The Power of a Strong Union

“ Going back two years ago, this started with the unions,” Kehila says. “When we wanted to hold union elections, the CGT (General Worker’s Confederation) barged into the company headquarters, and McDonald’s blew a fuse. They didn’t want it to happen. The unions are at the heart of this story.”

CGT, the original French union, has roots dating back to 1895, and an illustrious history of challenging corporations. As their ideas and tactics spread throughout the world, the terms ‘sabotage’ and ‘syndicalism’ became part of the revolutionary worker’s vocabulary. It was CGT’s organization of a blockage of McDonald’s warehouse L/R Services for several nights that eventually brought McDonald’s reluctant leadership to the strikers’ negotiating table.

CGT representative Karl Ghazi says that his union doesn’t have a bone to pick with McDonald’s in particular. “The points of contention we have here are the same ones we have with all bosses,” Ghazi says. “They aren’t used to accepting unions that challenge their authority and demand accountability.”

“We had been making trips to McDonald’s corporate offices to explain our concerns before the strike,” Kehila says. “We weren’t interested in getting into a conflict when we could fix things first. But no one wanted to listen to us.”

The notion that McDonald’s has a strong aversion to organized labor is certainly nothing new. Ray Kroc, the mastermind behind McDonald’s rise to fast food supremacy, was known to voice his fervent disdain for labor unions. And similar attempts to strike against the corporation in North America have frequently resulted in entire staffs being dismissed, restaurant closures and new ones sprouting up in their place.
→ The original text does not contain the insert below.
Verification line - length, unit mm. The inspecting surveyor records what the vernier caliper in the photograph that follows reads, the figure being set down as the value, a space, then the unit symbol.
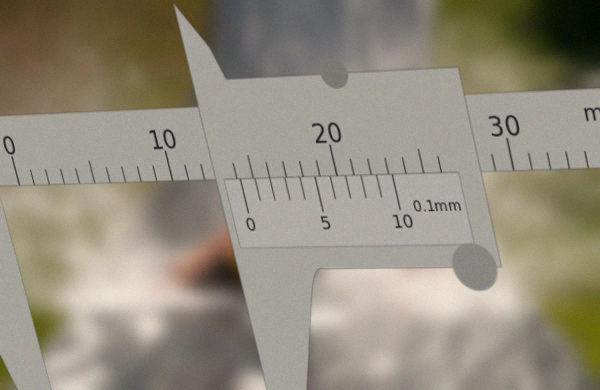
14.2 mm
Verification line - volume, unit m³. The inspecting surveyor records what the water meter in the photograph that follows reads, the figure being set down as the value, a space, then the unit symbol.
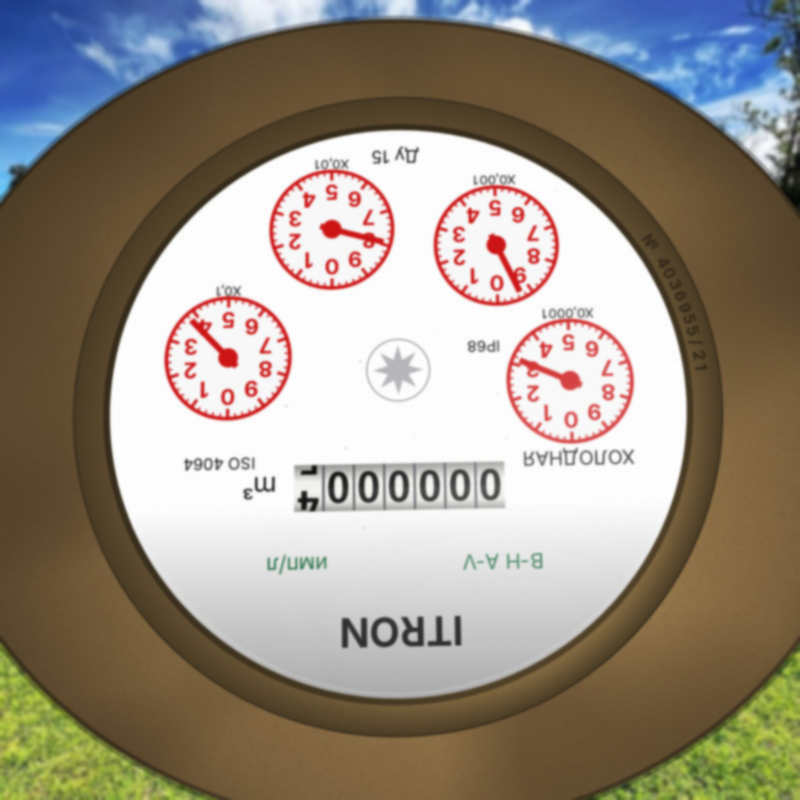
4.3793 m³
Union-Busting Stoops to an Old Low?

Kehila believes Triyeh’s actions have by no means been mere accident. His readings on the subject of fast food labor relations have familiarized him with the role of the ‘cleaner.’ While brought in under the pretext of management, the cleaner’s aim is to do everything in his power to sink a restaurant and re-open one where labor relations are more favorable. And in this location, where deep-rooted union affiliation is an embarrassment to the corporate office, retaliation isn’t unimaginable.

As work conditions at the unionized franchise continued to decline the suspicion that Triyeh was a cleaner became very pronounced for the store’s employees. So pronounced, in fact, that it led employees to call for an emergency meeting and to file a ‘droit d’alert’ (state of alert) in preparation for a potential new strike. The legal procedure engages the services of an independent expert to analyze the situation of a business. Through the process, the expert is given open access to all of the business’ accounts. As it turned out, the state of alert brought financial incongruities into the light of day and would prove to be a strong card for the strikers to play as imminent legal wrangling began.
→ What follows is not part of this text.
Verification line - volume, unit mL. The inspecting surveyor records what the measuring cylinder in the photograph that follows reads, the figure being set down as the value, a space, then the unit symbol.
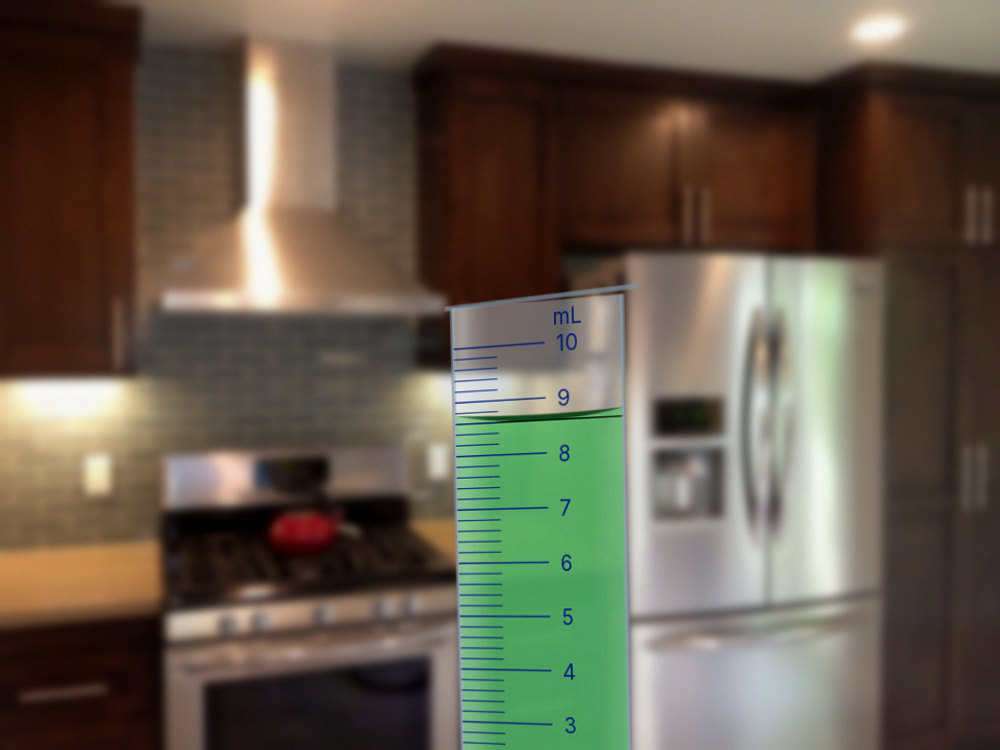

One of the more revealing statistics surfacing during the investigation, concerns contracts that Triyeh and Kaïs Laamari negotiated for the restaurant’s services. According to Karl Ghazi, company records reveal Triyeh paying six times more for security and three times more for cleaning than his predecessor.

Kehila says that produce wasn’t just disappearing, it was rotting. Refrigerators and freezers, in perfect working order, were regularly sabotaged, dialed into ridiculous extremes of cold or heat.
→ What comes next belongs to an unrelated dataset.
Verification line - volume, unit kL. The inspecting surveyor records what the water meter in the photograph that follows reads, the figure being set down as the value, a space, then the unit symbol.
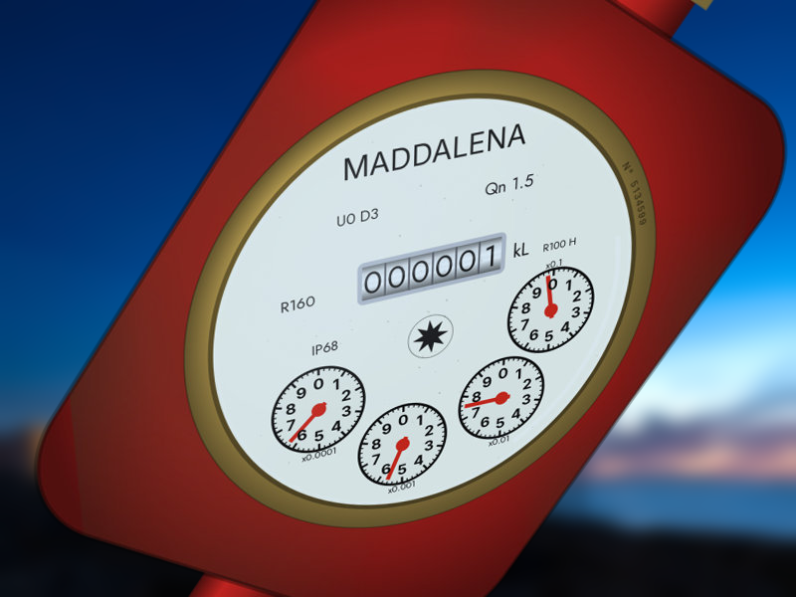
0.9756 kL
“Products were disappearing and it was unbearable in the store. A sewer like smell rose from the basement and was totally out of control.”

A swift reduction in the store’s staff from 55 employees to 25, found the store’s crews overtaxed and run down. And the firing of Assistant Director, eleven-year employee and card carrying CGT member Tino Fortunat, was the straw that broke the camel’s back. Under these conditions of duress, a strike was called for on March 11, 2003. The workers numerous demands include a respect for union rights, a wage increase of 10 percent, full payment for the days on strike, and new hires to stop the declining work conditions.

Challenges Ahead

Now nine months into the new strike, adversity has been the strikers’ constant companion. Often volatile negotiations have tested their patience. Both Kehila and Karl Ghazi have confirmed an outburst that occurred during an October negotiation. Also in attendance were Triyeh, Laamari, a work inspector, the manager, and a female CGT delegate named Raja, amongst others.

The meeting, proceeding in a typically tedious fashion, found the strikers attempting to find some common ground. As they explained some points of agreement with McDonald’s, Kehila recalls that Laamari became inexplicably agitated and began insulting Raja. According to Kehila, the scenario ended with Laamari hurling a cigarette lighter at her and gesturing as if his chair was next. Both Laamari and Triyeh reportedly marched out of the meeting abruptly.

“Insults were flying from every side,” Kehila recalls. “The lawyer took refuge under the table. The representative of France McDonald’s didn’t know what to do with himself anymore. It’s the same scenario we’ve been up against except that as each day goes by the violence from their side escalates more and more.”

Financial challenges have been formidable and not limited only to the strikers. Two workers who took part in the 2002 strike, Hanang Chaouti and Karima Sikidi, decided to bow out of this strike for financial reasons. Under French law, if an employee doesn’t strike, they are entitled to their usual pay as long as the strike persists.

However, even though both Chaouti and Sikidi sent certified letters to Hamid confirming their non-participation in the strike, their paychecks didn’t arrive for 8 months. In October, the two finally took the matter to court and a judge awarded them the overdue back pay in addition to damages sustained.

“During the first three months we were holding out with our savings,” Kehila recalls. “Because we knew when we started witnessing bizarre things that we should start saving in case one day we had to go on strike. But we weren’t aware that it was going to be nine months and still going.”

To hold out the strikers have relied primarily on t-shirt sales. The shirt’s designs utilize McDonald’s ubiquitous M logo with the words ‘McMerde’ (McShit) or ‘McPrécarité’ (McPrecarious) echoing their own sense of instability in the company. They also have a solidarity box on site at the Strasbourg/Saint Denis location, in which workers take donations. In May, when demonstrations against the war in Iraq flooded the streets of Paris, the workers found a lot of sympathy for their cause in the passersby.

The seemingly never ending case, which despite occurring only in “one restaurant” in France, obviously has larger ramifications. Before the Iraq war, as contemptuous terms like “freedom fries” filtered down from Washington D.C. into the American populace, people sensitive to labor relations between the two countries weren’t particularly surprised at the sudden outburst of France-bashing.

After all, France wasn’t just another European country, amongst many, protesting the war in Iraq. It’s the home of unyielding farmers like José Bové who, in protesting bovine growth hormones, have raised the ire of the American beef industry, and the home of the CGT, a labor union whose strength threatens at any time to shut down the nation’s railways. A verdict delivered in favor of the Strasbourg/Saint Denis strikers could force one of the world’s largest corporations to rethink its treatment of organized labor. And I, despite being just one journalist writing about “one restaurant” feel like my questions for them deserve to be answered. But alas, as my phone remains silent, I guess I’ll have my “freedom fries” with a grain of salt and wait this one out.